I chat occasionally with Eddie Argos, the lead singer of my favorite band Art Brut, on Twitter. Okay, so that’s borderline meaningless to most of you, but to an Art Brut fan, it means a lot.

My friend just sent me a link to Jack Churchill’s biography on G-chat. What an absolute nutty inspiration he was: “becoming the only known British soldier to have felled an enemy with a longbow in the course of the war.”

There’s a time for saying “no,” to experience, of course. But when you’re really on the internet, the possibilities of saying “yes” are manifold. It’s like doing improv with the world as your potential stage.

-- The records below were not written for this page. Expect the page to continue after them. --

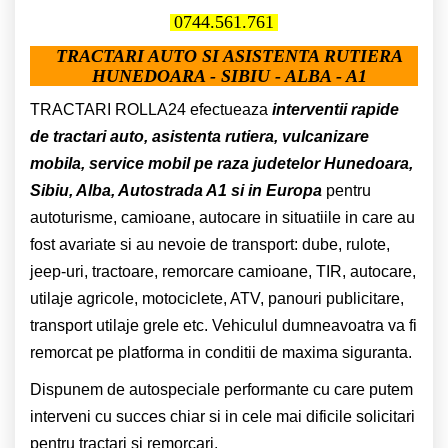
0744.561.761
TRACTARI AUTO SI ASISTENTA RUTIERA
HUNEDOARA - SIBIU - ALBA - A1
TRACTARI ROLLA24 efectueaza
interventii rapide
de tractari auto, asistenta rutiera, vulcanizare
mobila, service mobil pe raza judetelor Hunedoara,
Sibiu, Alba, Autostrada A1 si in Europa
pentru
autoturisme, camioane, autocare in situatiile in care au
fost avariate si au nevoie de transport: dube, rulote,
jeep-uri, tractoare, remorcare camioane, TIR, autocare,
utilaje agricole, motociclete, ATV, panouri publicitare,
transport utilaje grele etc. Vehiculul dumneavoatra va fi
remorcat pe platforma in conditii de maxima siguranta.
Dispunem de autospeciale performante cu care putem
interveni cu succes chiar si in cele mai dificile solicitari
pentru tractari si remorcari.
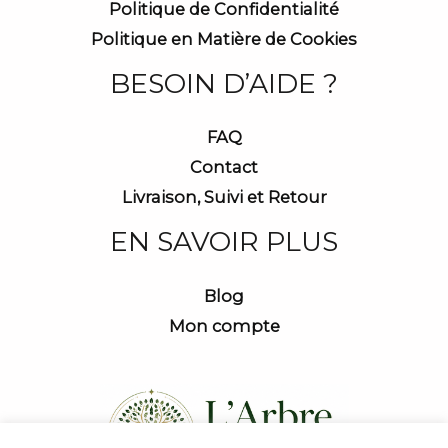
Politique de Confidentialité
Politique en Matière de Cookies
BESOIN D’AIDE ?
FAQ
Contact
Livraison, Suivi et Retour
EN SAVOIR PLUS
Blog
Mon compte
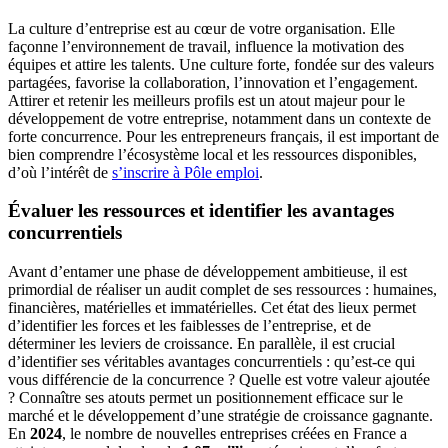
La culture d’entreprise est au cœur de votre organisation. Elle
façonne l’environnement de travail, influence la motivation des
équipes et attire les talents. Une culture forte, fondée sur des valeurs
partagées, favorise la collaboration, l’innovation et l’engagement.
Attirer et retenir les meilleurs profils est un atout majeur pour le
développement de votre entreprise, notamment dans un contexte de
forte concurrence. Pour les entrepreneurs français, il est important de
bien comprendre l’écosystème local et les ressources disponibles,
d’où l’intérêt de
s’inscrire à Pôle emploi
.
Évaluer les ressources et identifier les avantages
concurrentiels
Avant d’entamer une phase de développement ambitieuse, il est
primordial de réaliser un audit complet de ses ressources : humaines,
financières, matérielles et immatérielles. Cet état des lieux permet
d’identifier les forces et les faiblesses de l’entreprise, et de
déterminer les leviers de croissance. En parallèle, il est crucial
d’identifier ses véritables avantages concurrentiels : qu’est-ce qui
vous différencie de la concurrence ? Quelle est votre valeur ajoutée
? Connaître ses atouts permet un positionnement efficace sur le
marché et le développement d’une stratégie de croissance gagnante.
En
2024
, le nombre de nouvelles entreprises créées en France a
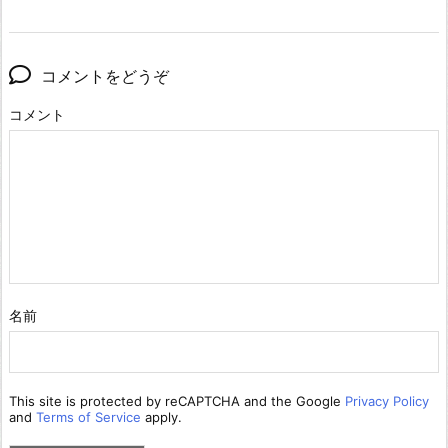
コメントをどうぞ
コメント
名前
This site is protected by reCAPTCHA and the Google
Privacy Policy
and
Terms of Service
apply.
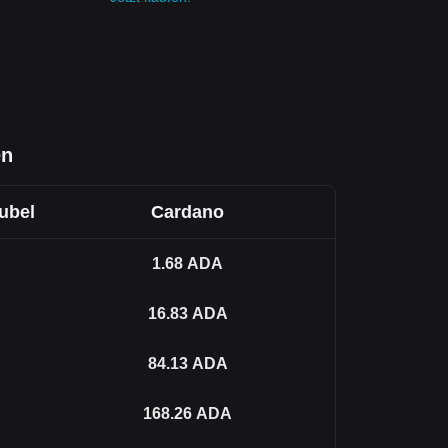
en
ubel
Cardano
1.68
ADA
16.83
ADA
84.13
ADA
168.26
ADA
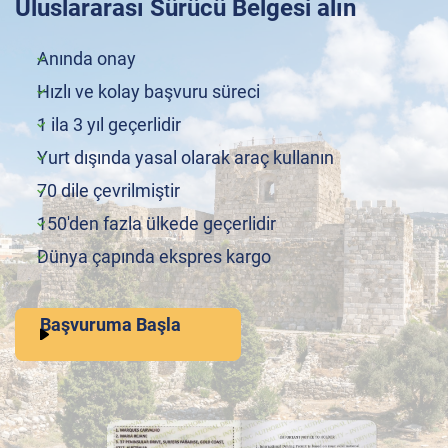
Uluslararası Sürücü Belgesi alın
Anında onay
Hızlı ve kolay başvuru süreci
1 ila 3 yıl geçerlidir
Yurt dışında yasal olarak araç kullanın
70 dile çevrilmiştir
150'den fazla ülkede geçerlidir
Dünya çapında ekspres kargo
Başvuruma Başla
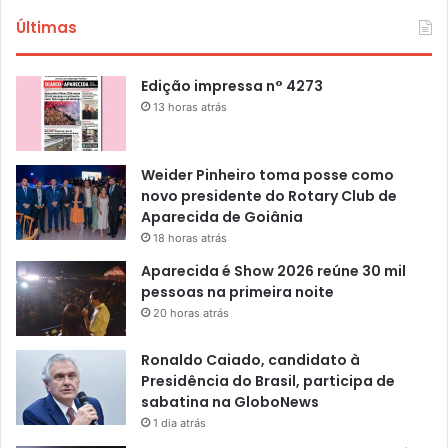
Últimas
Edição impressa n° 4273
13 horas atrás
Weider Pinheiro toma posse como
novo presidente do Rotary Club de
Aparecida de Goiânia
18 horas atrás
Aparecida é Show 2026 reúne 30 mil
pessoas na primeira noite
20 horas atrás
Ronaldo Caiado, candidato à
Presidência do Brasil, participa de
sabatina na GloboNews
1 dia atrás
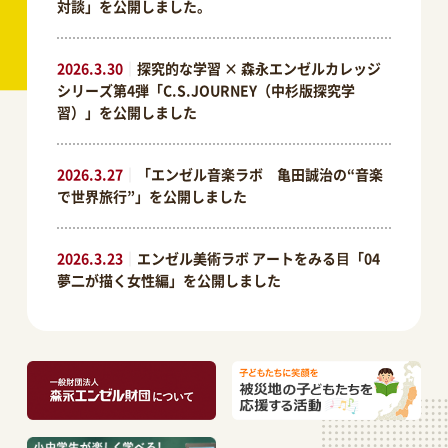
対談」を公開しました。
2026.3.30
｜
探究的な学習 × 森永エンゼルカレッジ
シリーズ第4弾「C.S.JOURNEY（中杉版探究学
習）」を公開しました
2026.3.27
｜
「エンゼル音楽ラボ 亀田誠治の“音楽
で世界旅行”」を公開しました
2026.3.23
｜
エンゼル美術ラボ アートをみる⽬「04
夢二が描く女性編」を公開しました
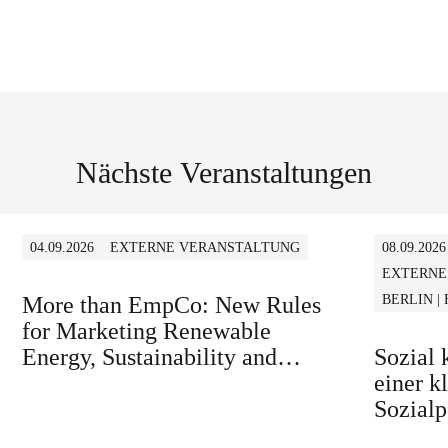
Nächste Veranstaltungen
04.09.2026
EXTERNE VERANSTALTUNG
08.09.2026
EXTERNE
More than EmpCo: New Rules
BERLIN |
for Marketing Renewable
Energy, Sustainability and
Sozial
similar Claims in B2B and B2C
einer k
Sozialp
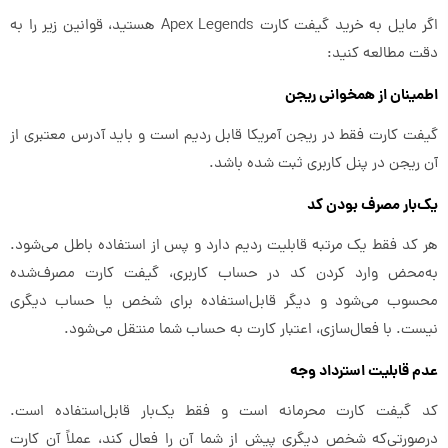
اگر مایل به خرید گیفت کارت Apex Legends هستید، قوانین زیر را به
دقت مطالعه کنید:
اطمینان از همخوانی ریجن
گیفت کارت فقط در ریجن آمریکا قابل ردیم است و باید آدرس معتبری از
آن ریجن در پنل کاربری ثبت شده باشد.
یک‌بار مصرف بودن کد
هر کد فقط یک مرتبه قابلیت ردیم دارد و پس از استفاده باطل می‌شود.
به‌محض وارد کردن کد در حساب کاربری، گیفت کارت مصرف‌شده
محسوب می‌شود و دیگر قابل‌استفاده برای شخص یا حساب دیگری
نیست. با فعال‌سازی، اعتبار کارت به حساب شما منتقل می‌شود.
عدم قابلیت استرداد وجه
کد گیفت کارت محرمانه است و فقط یک‌بار قابل‌استفاده است.
درصورتی‌که شخص دیگری پیش از شما آن را فعال کند، عملاً آن کارت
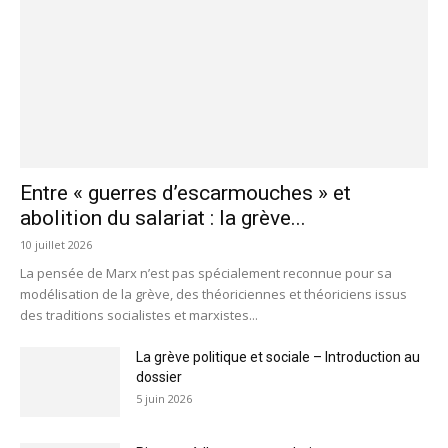
Entre « guerres d’escarmouches » et
abolition du salariat : la grève...
10 juillet 2026
La pensée de Marx n’est pas spécialement reconnue pour sa
modélisation de la grève, des théoriciennes et théoriciens issus
des traditions socialistes et marxistes...
La grève politique et sociale – Introduction au
dossier
5 juin 2026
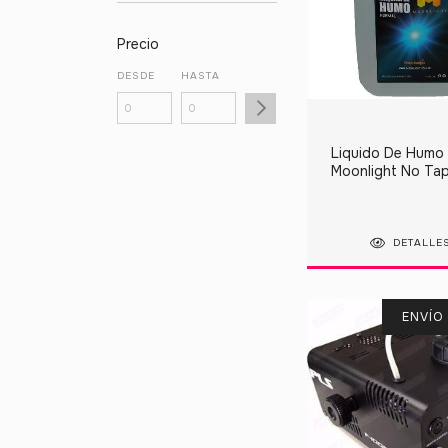
Precio
DESDE
HASTA
Liquido De Humo 1
Moonlight No Ta
Sabado Domingo
DETALLE
ENVÍO 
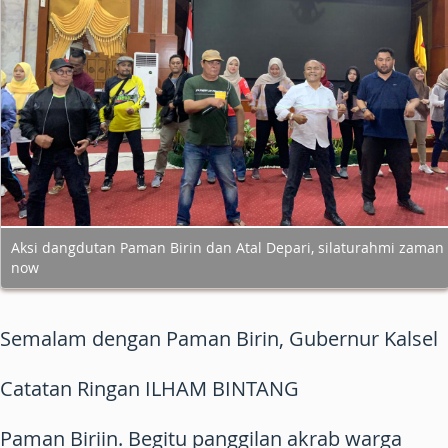
Aksi dangdutan Paman Birin dan Atal Depari, silaturahmi zaman
now
Semalam dengan Paman Birin, Gubernur Kalsel
Catatan Ringan ILHAM BINTANG
Paman Biriin. Begitu panggilan akrab warga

There was the time in Portland when 100 people came out and cleaned up a load of sidewalk tape put down by the bridge and tunnel crowd for the Rose Festival Parade. People predicted we’d be beaten up and arrested, but afterward it was described by one local media critic as “the most brilliant street theater of the decade.” Kids of eight joined old age pensioners to do something hilarious and, yes, brave.

The internet can be tragic and on occasion has made me want to take a pair of pliers to my own back teeth. But I’ve never felt isolated from reality by it. If anything, reality has been augmented, and like Vidrick, “I am finally living the mystery.”

Sue and I may even take a trip to Cleveland, soon, and check out that river.

1 responses to this post

  1. Charlotte mann -

    Russ just got home to Cleveland, read this article, loves it, says come to Cleveland and see the burning river!